Zamir se cruzó de brazos. Aquel era un sitio ideal para esconder a alguien. Sospechaba que estaban en una zona remota, cerca de la frontera entre Qu’sil y Amboussir, pero el instinto le decía que debía haber otra razón para llevarlo allí.
–¿Qué es este lugar? ¿De quién es?
–Es mío, pero hace años que no venía aquí.
–¿Tuyo?
El tamaño del edificio y su desvaída grandeza indicaban que se trataba de un antiguo palacio-fortaleza, aunque abandonado.

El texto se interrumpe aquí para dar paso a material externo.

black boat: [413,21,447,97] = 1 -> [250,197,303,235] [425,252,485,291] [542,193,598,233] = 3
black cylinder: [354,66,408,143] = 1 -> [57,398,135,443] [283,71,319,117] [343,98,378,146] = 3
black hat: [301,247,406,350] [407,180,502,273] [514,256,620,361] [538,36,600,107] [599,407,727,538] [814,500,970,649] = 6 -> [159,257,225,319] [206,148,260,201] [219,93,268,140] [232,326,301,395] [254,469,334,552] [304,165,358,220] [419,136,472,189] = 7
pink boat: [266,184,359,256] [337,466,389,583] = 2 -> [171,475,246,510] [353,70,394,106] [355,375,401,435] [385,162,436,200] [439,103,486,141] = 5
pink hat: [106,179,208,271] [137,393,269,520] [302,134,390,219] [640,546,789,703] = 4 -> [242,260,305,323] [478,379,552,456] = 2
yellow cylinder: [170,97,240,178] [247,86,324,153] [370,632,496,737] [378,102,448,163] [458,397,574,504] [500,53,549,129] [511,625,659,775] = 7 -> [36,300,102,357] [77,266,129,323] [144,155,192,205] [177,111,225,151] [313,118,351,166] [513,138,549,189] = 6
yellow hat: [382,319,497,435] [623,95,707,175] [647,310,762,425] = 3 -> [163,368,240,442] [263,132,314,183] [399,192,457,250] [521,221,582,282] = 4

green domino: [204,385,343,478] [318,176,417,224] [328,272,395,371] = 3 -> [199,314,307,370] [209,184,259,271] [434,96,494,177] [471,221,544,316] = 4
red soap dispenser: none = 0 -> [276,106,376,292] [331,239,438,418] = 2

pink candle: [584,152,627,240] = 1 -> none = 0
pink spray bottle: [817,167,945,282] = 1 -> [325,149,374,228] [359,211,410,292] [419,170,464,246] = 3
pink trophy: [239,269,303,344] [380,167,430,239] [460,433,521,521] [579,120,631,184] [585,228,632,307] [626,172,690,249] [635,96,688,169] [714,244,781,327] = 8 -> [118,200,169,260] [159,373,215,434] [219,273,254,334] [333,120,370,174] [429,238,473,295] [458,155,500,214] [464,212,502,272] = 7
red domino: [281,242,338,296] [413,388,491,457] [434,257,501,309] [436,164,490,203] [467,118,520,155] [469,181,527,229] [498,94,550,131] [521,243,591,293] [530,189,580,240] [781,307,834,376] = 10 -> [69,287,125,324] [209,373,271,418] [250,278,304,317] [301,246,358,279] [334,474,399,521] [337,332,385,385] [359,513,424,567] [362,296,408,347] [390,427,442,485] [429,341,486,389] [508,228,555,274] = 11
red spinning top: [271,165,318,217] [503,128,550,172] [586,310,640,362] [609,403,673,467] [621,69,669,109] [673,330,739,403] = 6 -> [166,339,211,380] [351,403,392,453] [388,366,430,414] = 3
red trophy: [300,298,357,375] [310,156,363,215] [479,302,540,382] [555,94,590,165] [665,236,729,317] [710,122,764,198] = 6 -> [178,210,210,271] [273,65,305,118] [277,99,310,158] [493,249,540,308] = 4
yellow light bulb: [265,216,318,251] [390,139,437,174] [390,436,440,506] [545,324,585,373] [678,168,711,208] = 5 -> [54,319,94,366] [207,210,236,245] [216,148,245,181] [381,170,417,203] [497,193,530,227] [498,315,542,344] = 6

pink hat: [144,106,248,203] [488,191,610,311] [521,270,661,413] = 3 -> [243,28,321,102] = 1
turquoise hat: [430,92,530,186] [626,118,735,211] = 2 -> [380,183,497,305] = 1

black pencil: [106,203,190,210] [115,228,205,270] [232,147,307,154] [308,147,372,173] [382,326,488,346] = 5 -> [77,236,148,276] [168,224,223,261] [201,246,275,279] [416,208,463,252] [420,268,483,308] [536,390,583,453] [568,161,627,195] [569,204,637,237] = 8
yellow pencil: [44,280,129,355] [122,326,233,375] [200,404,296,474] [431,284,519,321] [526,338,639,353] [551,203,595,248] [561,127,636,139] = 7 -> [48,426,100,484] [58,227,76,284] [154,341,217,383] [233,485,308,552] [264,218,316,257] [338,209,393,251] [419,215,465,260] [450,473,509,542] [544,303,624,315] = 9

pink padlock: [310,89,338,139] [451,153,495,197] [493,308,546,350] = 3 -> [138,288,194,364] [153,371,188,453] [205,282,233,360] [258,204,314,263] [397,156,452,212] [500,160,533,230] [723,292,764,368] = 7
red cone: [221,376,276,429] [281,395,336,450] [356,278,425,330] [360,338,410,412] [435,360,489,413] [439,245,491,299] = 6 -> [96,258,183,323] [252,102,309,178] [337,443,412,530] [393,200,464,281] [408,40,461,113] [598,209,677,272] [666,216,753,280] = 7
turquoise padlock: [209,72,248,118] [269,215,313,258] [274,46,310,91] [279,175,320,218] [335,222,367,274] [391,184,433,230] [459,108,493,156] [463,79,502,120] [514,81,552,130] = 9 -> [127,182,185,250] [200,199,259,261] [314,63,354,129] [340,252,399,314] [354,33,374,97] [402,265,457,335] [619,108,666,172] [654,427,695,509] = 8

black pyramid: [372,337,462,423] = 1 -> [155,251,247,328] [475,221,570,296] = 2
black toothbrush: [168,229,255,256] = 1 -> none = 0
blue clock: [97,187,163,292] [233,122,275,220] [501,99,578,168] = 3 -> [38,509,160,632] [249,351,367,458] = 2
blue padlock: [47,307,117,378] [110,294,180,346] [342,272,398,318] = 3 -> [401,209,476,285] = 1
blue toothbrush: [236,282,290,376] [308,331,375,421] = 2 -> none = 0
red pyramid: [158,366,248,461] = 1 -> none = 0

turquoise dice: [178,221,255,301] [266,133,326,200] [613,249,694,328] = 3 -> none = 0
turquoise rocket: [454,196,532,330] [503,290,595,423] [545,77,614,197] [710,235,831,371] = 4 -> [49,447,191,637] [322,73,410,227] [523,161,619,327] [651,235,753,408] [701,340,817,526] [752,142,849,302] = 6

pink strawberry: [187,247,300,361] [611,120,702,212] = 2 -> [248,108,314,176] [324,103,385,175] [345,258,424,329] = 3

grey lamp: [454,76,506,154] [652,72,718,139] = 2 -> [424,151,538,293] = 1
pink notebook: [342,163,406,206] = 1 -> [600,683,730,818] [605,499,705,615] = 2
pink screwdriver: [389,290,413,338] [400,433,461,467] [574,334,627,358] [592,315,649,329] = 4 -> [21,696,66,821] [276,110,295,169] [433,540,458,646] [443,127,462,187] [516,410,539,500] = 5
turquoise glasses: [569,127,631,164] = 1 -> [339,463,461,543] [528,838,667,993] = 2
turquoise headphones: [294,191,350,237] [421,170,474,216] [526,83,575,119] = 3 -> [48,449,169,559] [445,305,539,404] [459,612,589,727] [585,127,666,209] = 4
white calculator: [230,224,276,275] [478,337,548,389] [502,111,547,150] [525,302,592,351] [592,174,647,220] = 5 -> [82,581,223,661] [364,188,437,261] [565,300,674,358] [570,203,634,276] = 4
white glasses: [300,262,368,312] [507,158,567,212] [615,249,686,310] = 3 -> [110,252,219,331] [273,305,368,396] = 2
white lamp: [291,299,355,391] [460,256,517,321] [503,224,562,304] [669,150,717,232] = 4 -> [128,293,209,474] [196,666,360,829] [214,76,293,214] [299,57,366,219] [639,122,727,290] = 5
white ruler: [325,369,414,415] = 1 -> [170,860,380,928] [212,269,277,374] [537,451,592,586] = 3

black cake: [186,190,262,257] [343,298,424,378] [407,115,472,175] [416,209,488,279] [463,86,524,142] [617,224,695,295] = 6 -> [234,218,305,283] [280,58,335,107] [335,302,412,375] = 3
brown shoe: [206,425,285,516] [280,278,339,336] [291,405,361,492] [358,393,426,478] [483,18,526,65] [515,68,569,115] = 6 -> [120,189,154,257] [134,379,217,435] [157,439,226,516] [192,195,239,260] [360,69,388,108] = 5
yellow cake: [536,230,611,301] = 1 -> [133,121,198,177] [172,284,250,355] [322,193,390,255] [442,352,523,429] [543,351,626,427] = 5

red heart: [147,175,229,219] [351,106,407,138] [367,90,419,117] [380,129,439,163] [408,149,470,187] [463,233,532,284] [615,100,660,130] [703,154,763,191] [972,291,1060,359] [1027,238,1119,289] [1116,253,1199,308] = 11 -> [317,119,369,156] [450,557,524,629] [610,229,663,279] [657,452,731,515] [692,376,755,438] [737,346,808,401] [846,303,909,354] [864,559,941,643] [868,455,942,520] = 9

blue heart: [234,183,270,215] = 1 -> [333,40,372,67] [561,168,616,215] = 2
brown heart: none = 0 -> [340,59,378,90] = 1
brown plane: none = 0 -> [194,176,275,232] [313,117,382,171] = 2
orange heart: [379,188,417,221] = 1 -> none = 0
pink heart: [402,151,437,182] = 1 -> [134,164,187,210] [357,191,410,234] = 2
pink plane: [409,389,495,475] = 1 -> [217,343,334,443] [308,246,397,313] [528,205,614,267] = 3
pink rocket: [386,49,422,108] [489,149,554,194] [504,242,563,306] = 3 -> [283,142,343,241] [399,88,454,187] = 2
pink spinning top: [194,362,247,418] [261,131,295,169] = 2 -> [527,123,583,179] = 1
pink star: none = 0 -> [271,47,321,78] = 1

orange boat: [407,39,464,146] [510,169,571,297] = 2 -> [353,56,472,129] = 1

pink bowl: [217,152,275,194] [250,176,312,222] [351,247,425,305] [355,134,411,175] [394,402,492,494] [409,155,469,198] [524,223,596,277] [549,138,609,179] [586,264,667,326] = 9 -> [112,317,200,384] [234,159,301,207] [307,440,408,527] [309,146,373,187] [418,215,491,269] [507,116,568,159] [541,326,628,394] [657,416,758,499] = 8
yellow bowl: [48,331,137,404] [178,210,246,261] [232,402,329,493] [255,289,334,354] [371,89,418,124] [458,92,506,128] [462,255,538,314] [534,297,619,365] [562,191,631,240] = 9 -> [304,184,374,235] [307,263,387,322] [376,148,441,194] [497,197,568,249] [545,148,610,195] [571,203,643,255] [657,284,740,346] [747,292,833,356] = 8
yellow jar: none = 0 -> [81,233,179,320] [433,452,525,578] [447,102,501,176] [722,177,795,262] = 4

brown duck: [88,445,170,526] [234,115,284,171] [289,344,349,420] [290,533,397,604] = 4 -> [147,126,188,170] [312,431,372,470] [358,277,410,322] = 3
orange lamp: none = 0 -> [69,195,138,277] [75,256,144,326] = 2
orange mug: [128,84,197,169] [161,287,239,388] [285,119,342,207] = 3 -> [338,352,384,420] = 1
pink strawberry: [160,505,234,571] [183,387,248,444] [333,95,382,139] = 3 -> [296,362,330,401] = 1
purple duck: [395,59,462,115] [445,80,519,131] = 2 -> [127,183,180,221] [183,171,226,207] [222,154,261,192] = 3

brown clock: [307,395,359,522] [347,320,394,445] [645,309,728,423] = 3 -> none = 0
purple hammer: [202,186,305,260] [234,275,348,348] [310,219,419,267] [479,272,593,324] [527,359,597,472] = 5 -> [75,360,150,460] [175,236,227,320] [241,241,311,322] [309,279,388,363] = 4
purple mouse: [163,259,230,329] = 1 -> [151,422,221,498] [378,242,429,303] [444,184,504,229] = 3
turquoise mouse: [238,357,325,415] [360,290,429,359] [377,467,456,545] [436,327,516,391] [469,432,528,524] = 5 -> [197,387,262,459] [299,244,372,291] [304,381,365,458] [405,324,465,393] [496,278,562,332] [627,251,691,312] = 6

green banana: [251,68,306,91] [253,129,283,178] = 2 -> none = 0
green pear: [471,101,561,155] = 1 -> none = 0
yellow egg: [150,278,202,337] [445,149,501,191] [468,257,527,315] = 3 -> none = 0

Ella asintió, sin mirarlo. ¿Porque al fin se daba cuenta de que había perdido la partida? Pero entonces, como si hubiera leído sus pensamientos, levantó la cabeza y esos ojos brumosos y sorprendentes se encontraron con los suyos.
Zamir obvió la descarga de energía que experimentó cuando sus miradas se cruzaron.
–Lo heredé de mi padre, pero hace tiempo que nadie vive aquí.
–Qué conveniente tener un sitio tan aislado para secuestrar a tus rehenes.
–Yo no sabía que iba a secuestrarte. Solo lo pensamos anoche…
–¿Fue un plan de última hora?
¿Podría ser verdad? ¿Había sido secuestrado por una mujer que había actuado de improviso? Se negaba a creerlo.
–Así es.
–¿Cómo te llamas?
–Fadel. Miranda Fadel.
Zamir se puso rígido. Conocía ese apellido, lo conocía muy bien. Si de verdad ella pertenecía a esa familia…
–¿Eres pariente de Sadia Fadel?
Ella asintió y su expresión lo convenció de que decía la verdad.
–Es mi prima, crecimos juntas.
Se pasó la lengua por los labios de nuevo y, una vez más, Zamir sintió una punzada de calor en el bajo vientre, pero estaba demasiado conmocionado como para centrarse en ello.
–¿También eres pariente del jeque de Aboussir?
Fue el jeque, junto con su tío, entonces jeque de Qu’sil, quienes propusieron su matrimonio con Sadia. Pero si hubiera cambiado de opinión, se lo habría hecho saber. No habría organizado un escandaloso secuestro.
–Pariente lejana. El primo del jeque tuvo dos hijos, el padre de Sadia es el mayor y mi padre era el menor.
Zamir asintió. Conocía su árbol genealógico. El hecho de que el jeque de Aboussir no tuviera hijos convirtió a los hijos de su primo en sus parientes más cercanos. Esa había sido una de las razones por las que decidió apoyar la anexión entre los dos países. El padre de Sadia no era considerado apto para gobernar y los dos jeques habían acordado que Zamir gobernaría ambas naciones una vez que contrajesen matrimonio.
El matrimonio que debía celebrarse aquel día.